GOAL OF THE EXERCISE.
Emit the data below verbatim, stripping out any pictures.
[[ RECORD EXCERPTS open ]]
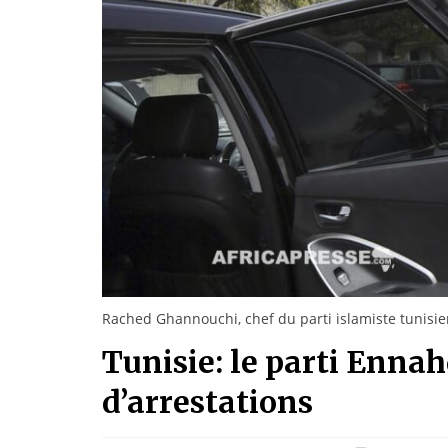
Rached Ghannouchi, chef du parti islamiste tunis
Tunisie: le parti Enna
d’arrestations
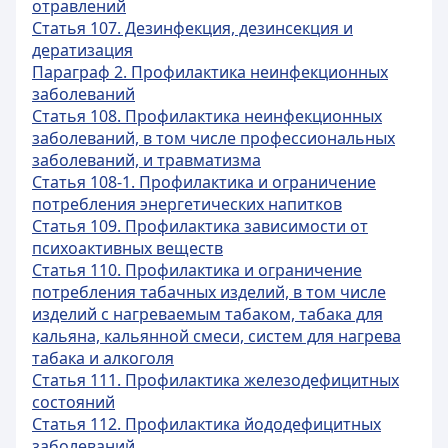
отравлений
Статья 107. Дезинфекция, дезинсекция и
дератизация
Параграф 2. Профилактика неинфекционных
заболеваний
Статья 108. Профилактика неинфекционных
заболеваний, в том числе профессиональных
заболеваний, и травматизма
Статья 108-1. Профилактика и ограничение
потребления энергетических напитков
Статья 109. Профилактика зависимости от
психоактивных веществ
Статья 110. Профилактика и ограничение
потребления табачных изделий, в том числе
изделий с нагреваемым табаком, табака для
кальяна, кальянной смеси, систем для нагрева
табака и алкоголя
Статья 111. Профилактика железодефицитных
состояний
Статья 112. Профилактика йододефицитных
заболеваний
[[ RECORD EXCERPTS closed ]]
RESULT OF THIS EXERCISE.
Rached Ghannouchi, chef du parti islamiste tunis
Tunisie: le parti Enna
d’arrestations
отравлений
Статья 107. Дезинфекция, дезинсекция и
дератизация
Параграф 2. Профилактика неинфекционных
заболеваний
Статья 108. Профилактика неинфекционных
заболеваний, в том числе профессиональных
заболеваний, и травматизма
Статья 108-1. Профилактика и ограничение
потребления энергетических напитков
Статья 109. Профилактика зависимости от
психоактивных веществ
Статья 110. Профилактика и ограничение
потребления табачных изделий, в том числе
изделий с нагреваемым табаком, табака для
кальяна, кальянной смеси, систем для нагрева
табака и алкоголя
Статья 111. Профилактика железодефицитных
состояний
Статья 112. Профилактика йододефицитных
заболеваний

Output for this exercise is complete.